Na noite de quarta-feira, o presidente Jair Bolsonaro afirmou, em entrevista à rádio Jovem Pan, que procurou Lewandowski e teria ouvido do ministro que não havia a intenção nem de determinar a obrigatoriedade da vacina, nem de autorizar os MPs a fiscalizar e perseguir pais. “A decisão de Lewandowski para os 27 MPs do Brasil foi para que eles observem o direito das crianças”, disse o presidente da República. O problema, neste caso, é que a afirmação não chega a ser tranquilizadora, pois há diversas concepções sobre o que exatamente constitui o “direito das crianças”. A interpretação de que pais podem até perder a guarda dos filhos caso não os vacinem contra a Covid já foi defendida por juízes e procuradores em entrevistas e publicações em mídias sociais. É o caso de Iberê de Castro Dias, da Vara da Infância e da Juventude de Guarulhos (SP), e de Mário Sarrubbo, procurador-geral de Justiça de São Paulo – e todos eles creem estar agindo em nome do “direito das crianças”. Por isso, é essencial que Lewandowski, criador da confusão, venha logo esclarecê-la o quanto antes, respondendo de forma precisa a várias questões sobre a obrigatoriedade da vacina e sobre os limites da ação de conselhos tutelares e membros do MP.

É direito dos pais buscar e receber toda informação possível e fazer questionamentos; perguntar não faz de ninguém um “antivacina”

Ao contrário do que muitos imaginam, há enorme espaço para se defender ao mesmo tempo a importância da vacinação e a liberdade individual – e, neste caso, a autonomia dos pais para decidir o que é melhor para seus filhos, cientes da necessidade de que suas escolhas atendam ao melhor interesse das crianças. As vacinas têm sido fundamentais para reduzir os indicadores da Covid – antes do surgimento da variante ômicron, até o número de novos casos vinha em queda livre; com a chegada da nova cepa e a explosão de surtos, a imunização, aliada à menor agressividade da ômicron, tem impedido que as internações e mortes subam no mesmo ritmo. E a cobertura vacinal brasileira, que se aproxima dos 70% de adultos com ao menos duas doses, foi obtida sem necessidade alguma de coerção. Se foi assim com os adultos, não surpreenderia se pais e mães tivessem a mesma atitude em relação aos filhos.

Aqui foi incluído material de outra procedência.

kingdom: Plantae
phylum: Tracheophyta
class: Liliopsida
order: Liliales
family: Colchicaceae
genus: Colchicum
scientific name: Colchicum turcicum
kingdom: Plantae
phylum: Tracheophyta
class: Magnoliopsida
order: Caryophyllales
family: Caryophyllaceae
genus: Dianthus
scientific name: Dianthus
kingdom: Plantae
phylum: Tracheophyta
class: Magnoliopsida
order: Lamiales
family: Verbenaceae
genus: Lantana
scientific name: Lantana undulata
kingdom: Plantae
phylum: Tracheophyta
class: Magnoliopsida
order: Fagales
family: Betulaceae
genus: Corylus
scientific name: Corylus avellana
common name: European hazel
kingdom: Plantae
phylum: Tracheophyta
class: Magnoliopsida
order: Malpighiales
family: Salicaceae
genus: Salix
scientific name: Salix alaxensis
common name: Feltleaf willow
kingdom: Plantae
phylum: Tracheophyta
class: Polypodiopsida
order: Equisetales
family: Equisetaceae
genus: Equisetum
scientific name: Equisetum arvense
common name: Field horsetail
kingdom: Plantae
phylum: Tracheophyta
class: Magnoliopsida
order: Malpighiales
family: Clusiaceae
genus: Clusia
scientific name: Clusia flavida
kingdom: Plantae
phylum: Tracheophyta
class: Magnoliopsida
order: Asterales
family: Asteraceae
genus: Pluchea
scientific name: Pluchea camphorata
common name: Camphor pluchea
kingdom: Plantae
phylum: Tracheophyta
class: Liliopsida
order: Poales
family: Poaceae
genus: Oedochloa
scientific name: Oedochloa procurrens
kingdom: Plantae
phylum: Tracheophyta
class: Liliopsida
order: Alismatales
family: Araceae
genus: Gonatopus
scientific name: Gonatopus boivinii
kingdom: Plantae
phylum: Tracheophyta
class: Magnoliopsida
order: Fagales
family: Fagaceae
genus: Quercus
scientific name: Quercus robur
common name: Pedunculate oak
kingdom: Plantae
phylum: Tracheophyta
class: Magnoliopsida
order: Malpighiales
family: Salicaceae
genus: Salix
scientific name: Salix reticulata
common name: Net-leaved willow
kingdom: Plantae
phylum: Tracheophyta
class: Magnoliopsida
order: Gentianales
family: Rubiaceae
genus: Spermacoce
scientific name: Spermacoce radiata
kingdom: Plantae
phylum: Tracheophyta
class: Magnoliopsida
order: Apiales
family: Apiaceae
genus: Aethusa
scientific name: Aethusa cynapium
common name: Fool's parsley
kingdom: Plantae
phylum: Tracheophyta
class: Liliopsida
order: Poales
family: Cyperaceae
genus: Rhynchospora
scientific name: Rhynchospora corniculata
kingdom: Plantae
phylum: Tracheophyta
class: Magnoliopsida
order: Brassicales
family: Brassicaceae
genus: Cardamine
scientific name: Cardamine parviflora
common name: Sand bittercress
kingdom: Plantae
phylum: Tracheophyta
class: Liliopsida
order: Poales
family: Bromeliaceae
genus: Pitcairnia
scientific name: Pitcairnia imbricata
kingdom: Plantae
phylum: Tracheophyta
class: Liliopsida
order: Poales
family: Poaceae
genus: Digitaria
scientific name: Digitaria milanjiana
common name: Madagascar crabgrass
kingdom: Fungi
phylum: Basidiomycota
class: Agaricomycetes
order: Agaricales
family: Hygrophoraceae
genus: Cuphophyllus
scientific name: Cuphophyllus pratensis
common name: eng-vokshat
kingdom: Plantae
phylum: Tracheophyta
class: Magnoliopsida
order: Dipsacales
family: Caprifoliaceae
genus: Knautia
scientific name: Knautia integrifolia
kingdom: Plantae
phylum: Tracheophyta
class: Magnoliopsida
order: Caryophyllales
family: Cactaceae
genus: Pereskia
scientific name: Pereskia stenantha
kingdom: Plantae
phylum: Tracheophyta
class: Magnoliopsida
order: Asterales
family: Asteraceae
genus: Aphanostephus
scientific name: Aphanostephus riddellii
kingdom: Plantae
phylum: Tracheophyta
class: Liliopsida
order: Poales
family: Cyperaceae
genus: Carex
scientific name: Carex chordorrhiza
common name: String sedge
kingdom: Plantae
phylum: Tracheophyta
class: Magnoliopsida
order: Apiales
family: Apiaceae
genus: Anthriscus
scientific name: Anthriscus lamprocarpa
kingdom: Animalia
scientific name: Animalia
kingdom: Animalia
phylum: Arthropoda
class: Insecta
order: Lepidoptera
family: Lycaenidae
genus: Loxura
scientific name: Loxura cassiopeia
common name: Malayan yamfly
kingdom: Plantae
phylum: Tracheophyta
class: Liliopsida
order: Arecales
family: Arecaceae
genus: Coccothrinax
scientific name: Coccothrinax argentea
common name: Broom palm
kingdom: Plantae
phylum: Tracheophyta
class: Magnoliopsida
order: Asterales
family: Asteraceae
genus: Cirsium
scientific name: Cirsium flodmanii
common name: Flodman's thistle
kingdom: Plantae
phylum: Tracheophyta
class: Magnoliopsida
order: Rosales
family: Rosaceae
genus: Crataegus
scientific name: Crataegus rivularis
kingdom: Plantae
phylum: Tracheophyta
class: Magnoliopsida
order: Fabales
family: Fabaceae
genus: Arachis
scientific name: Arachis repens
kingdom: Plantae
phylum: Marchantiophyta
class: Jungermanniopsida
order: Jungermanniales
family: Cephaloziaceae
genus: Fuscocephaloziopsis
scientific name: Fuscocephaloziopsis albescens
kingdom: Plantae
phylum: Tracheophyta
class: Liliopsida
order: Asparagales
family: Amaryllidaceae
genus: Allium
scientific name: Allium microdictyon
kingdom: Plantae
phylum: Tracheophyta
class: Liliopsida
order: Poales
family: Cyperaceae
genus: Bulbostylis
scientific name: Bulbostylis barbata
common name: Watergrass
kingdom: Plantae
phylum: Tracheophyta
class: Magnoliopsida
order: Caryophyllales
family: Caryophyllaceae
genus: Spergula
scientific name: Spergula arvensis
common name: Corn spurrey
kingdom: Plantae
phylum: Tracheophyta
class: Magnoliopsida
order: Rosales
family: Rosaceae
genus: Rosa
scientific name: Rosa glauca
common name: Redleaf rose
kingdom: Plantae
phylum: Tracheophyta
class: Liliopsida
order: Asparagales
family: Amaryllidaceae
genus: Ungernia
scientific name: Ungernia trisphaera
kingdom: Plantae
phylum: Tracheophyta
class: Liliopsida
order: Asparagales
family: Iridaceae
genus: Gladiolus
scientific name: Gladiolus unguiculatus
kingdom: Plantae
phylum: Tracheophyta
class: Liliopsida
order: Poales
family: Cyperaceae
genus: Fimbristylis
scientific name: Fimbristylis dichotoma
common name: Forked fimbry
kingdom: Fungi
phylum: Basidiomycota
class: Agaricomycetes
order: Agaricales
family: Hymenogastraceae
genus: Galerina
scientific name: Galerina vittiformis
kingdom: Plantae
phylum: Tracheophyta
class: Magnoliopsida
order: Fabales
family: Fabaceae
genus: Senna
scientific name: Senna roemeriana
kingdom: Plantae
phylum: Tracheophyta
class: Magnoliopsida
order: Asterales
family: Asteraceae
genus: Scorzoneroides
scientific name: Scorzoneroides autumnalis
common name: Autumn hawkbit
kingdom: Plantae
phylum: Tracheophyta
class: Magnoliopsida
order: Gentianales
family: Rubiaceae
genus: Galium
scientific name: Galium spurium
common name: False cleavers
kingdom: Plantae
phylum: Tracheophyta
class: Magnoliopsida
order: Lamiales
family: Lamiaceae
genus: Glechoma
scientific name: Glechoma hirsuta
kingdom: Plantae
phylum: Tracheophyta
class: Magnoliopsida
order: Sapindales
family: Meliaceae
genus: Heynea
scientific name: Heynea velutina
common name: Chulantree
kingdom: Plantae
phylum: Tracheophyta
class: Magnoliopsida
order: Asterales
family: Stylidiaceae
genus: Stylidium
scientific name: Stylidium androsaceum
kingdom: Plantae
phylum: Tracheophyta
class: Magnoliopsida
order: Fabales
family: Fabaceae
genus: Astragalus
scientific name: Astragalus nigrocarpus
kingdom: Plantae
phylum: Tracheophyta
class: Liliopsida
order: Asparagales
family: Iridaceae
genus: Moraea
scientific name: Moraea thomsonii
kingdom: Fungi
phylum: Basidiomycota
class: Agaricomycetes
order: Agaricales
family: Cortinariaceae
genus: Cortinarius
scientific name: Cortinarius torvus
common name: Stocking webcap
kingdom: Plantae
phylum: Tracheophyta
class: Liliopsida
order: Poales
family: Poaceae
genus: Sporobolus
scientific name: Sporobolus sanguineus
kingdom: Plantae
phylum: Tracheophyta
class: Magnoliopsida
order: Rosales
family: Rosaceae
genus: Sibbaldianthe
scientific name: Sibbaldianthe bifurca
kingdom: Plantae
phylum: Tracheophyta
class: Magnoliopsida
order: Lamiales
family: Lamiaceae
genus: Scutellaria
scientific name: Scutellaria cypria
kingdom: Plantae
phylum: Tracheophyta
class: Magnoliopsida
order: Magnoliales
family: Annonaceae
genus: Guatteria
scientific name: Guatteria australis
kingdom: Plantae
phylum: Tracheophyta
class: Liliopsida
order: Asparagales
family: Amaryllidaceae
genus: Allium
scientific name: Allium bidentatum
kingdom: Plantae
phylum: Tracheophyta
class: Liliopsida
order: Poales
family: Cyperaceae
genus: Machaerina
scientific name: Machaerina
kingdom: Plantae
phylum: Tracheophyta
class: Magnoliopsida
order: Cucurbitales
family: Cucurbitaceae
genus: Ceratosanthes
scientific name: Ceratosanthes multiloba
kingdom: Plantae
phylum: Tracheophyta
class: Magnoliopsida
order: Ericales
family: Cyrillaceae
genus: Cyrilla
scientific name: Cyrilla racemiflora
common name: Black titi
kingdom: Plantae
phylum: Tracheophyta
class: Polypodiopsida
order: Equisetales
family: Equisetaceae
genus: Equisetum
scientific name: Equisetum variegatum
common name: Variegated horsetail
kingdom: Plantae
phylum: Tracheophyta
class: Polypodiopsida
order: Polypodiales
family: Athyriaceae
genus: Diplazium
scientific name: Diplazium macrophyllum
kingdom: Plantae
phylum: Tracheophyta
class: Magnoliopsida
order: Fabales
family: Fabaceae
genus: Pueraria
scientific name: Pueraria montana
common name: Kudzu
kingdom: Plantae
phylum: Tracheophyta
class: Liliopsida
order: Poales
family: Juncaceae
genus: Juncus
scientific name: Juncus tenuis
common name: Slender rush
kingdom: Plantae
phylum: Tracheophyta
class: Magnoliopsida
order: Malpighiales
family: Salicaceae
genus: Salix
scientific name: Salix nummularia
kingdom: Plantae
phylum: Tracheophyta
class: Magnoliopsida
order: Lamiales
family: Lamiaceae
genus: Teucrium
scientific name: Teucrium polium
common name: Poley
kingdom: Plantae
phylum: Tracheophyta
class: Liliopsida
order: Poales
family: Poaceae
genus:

No entanto, como já afirmamos neste espaço, há pessoas relutantes cujas razões merecem consideração. “É compreensível, por exemplo, a apreensão em relação a possíveis efeitos colaterais, pois ainda se trata de imunizantes em fase experimental (…) Casos de possíveis reações graves podem e devem ser investigados – e conclusões apressadas, tanto culpando quanto isentando a vacina, em nada ajudam a estabelecer a verdade”, escrevemos em outubro de 2021. E quem tem tal apreensão sobre imunizar a si mesmo a terá ainda mais em relação aos próprios filhos. É direito dos pais buscar e receber toda informação possível e fazer questionamentos; perguntar não faz de ninguém um “antivacina”, e simplesmente suprimir o debate é a melhor forma de reforçar posições que poderiam até mesmo se mostrar infundadas caso a informação pudesse circular livremente. Quanto mais elementos os pais tiverem para decidir, mais sensatas serão suas decisões livres, tornando dispensáveis imposições desproporcionais e até mesmo inconstitucionais.